Prev Next

18 Nov 2012

lecturer

Predavanje: Models for Survival in Matched Pairs
There are no translations available.

V okviru biostatističnega centra bo v ponedeljek, 30.5.2011, ob 16.uri na IBMI predavala dr. Mette Gerster z Univerze Southern Denmark.

Models for Survival in Matched Pairs

Co-twin control designs are useful in identification of causal effects and have been applied to a vast number of different research questions within the fields of epidemiology and psychology. The logic of the co-twin control design assumes that twins who have been brought up together are matched on early environmental factors. Moreover, twins have partly or fully identical genetic setups at birth, depending on their zygosity. This implies that a number of factors - that are usually diffcult to measure - are held constant in within-pair comparisons. Hence confounding from these factors is controlled for per design thus providing less biased estimates of effect. Aside from confounder control, the differences in genetic relatedness between monozygotic (MZ) (genetically identical) and dizygotic (DZ) twins (share on average half of segregating genes) can be used for the purpose of making inferences about the source of confounding, i.e. genetic or environmental confounding, respectively. Assuming an association in the unpaired analysis, genetic confounding would be indicated if the within-pair analysis showed a partial attenuation of the association in DZ twins and a full attenuation in the MZ twins. Similarly, a full attenuation in both DZ and MZ twins would be compatible with shared environmental confounding.
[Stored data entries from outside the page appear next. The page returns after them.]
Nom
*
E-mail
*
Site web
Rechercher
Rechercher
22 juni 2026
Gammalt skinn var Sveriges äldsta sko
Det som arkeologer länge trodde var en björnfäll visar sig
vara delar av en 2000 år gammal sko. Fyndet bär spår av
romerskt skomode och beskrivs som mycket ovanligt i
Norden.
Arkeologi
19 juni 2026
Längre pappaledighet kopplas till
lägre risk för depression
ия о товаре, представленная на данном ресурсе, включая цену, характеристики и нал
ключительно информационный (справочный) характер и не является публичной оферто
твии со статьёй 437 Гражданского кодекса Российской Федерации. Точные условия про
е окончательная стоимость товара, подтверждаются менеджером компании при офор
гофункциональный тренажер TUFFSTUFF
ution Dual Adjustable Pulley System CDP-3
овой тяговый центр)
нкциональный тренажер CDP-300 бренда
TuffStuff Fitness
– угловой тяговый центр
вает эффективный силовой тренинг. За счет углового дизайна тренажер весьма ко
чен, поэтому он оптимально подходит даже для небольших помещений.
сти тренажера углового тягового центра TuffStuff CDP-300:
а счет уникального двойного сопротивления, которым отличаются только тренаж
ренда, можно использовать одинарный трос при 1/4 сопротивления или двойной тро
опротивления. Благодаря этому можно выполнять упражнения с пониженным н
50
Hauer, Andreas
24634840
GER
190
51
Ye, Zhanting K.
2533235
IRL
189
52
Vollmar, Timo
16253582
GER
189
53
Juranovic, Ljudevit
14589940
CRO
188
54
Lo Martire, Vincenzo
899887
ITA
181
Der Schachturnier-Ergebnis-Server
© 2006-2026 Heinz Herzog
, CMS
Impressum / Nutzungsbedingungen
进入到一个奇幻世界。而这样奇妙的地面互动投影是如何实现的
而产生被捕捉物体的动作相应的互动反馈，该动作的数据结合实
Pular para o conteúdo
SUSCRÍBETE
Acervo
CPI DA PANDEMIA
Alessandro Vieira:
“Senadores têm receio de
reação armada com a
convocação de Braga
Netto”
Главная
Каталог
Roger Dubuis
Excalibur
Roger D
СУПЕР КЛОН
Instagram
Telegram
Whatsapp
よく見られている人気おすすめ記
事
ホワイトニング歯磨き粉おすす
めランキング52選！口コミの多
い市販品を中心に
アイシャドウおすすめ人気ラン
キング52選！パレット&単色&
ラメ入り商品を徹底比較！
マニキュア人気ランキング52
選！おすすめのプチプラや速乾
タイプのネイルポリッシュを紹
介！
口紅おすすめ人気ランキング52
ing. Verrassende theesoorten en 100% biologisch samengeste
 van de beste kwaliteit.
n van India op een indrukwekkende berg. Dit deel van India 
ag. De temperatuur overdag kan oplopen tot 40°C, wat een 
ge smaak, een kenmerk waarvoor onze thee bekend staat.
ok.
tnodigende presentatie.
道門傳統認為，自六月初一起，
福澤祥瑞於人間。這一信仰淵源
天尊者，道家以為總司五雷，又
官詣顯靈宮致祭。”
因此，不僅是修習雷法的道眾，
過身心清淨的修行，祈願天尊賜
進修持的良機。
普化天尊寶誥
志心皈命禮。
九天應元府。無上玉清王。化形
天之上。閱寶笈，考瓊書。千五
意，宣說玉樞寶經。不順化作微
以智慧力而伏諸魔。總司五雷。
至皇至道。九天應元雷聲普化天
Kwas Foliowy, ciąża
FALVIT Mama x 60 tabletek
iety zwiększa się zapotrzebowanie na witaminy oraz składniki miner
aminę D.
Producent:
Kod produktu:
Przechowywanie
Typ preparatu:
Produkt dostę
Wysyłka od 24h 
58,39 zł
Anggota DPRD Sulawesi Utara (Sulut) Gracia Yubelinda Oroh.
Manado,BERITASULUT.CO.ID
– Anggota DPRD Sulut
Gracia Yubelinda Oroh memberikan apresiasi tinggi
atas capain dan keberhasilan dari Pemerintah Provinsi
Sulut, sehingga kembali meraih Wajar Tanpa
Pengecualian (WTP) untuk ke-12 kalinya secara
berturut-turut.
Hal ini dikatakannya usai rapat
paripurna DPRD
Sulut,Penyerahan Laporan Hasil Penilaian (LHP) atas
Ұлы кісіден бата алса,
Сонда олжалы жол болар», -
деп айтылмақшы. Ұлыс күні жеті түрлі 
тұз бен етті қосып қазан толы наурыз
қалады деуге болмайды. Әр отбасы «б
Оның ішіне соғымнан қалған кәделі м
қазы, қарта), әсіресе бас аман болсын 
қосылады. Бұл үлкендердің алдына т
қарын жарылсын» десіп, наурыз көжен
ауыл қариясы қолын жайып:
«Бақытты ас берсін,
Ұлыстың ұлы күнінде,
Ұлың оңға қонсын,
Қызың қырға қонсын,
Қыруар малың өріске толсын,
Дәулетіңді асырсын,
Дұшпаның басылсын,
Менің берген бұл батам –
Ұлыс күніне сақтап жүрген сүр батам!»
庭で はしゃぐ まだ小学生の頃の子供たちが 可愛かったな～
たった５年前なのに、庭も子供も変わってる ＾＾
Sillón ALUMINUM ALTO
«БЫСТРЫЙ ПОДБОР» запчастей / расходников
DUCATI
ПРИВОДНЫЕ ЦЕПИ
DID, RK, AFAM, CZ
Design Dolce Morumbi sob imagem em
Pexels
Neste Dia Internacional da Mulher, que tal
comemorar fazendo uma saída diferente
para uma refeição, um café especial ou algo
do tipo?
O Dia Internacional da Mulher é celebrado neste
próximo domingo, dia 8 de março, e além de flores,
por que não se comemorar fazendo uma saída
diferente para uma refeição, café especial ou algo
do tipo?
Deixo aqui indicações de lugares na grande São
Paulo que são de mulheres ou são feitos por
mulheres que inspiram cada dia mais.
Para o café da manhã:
Finally to support a causal effect of exposure the association would have to persist in both DZ and MZ twins.

An application of the co-twin control design will be presented using a Danish twin study of the effect of education on breast cancer incidence (Madsen et al, 2011). Furthermore, I will discuss which survival models are appropriate to use in this context. One possibility is to use a shared frailty model. However, inference in the frailty model requires independence between the frailty variable and the explanatory variables (education in the above example). We study how violations of this assumption affects inference for the regression coeffcients, and conclude that substantial bias may occur.

Instead, we propose making inference by means of a stratified Cox model (Holt and Prentice, 1974) and we demonstrate that this model gives unbiased estimates regardless of a possible dependence between the frailty variable and the explanatory variable.

References: Madsen, M, Andersen PK, Gerster, M, Andersen, A-MN (2011). Education and incidence of breast cancer: Does the association replicate within twin pairs?, Br. J. Cancer, 104, 520-523. Holt, JD, Prentice, RL (1974). Survival analysis in twin studies and matched pairs experiments. Biometrika, 61, 17-30.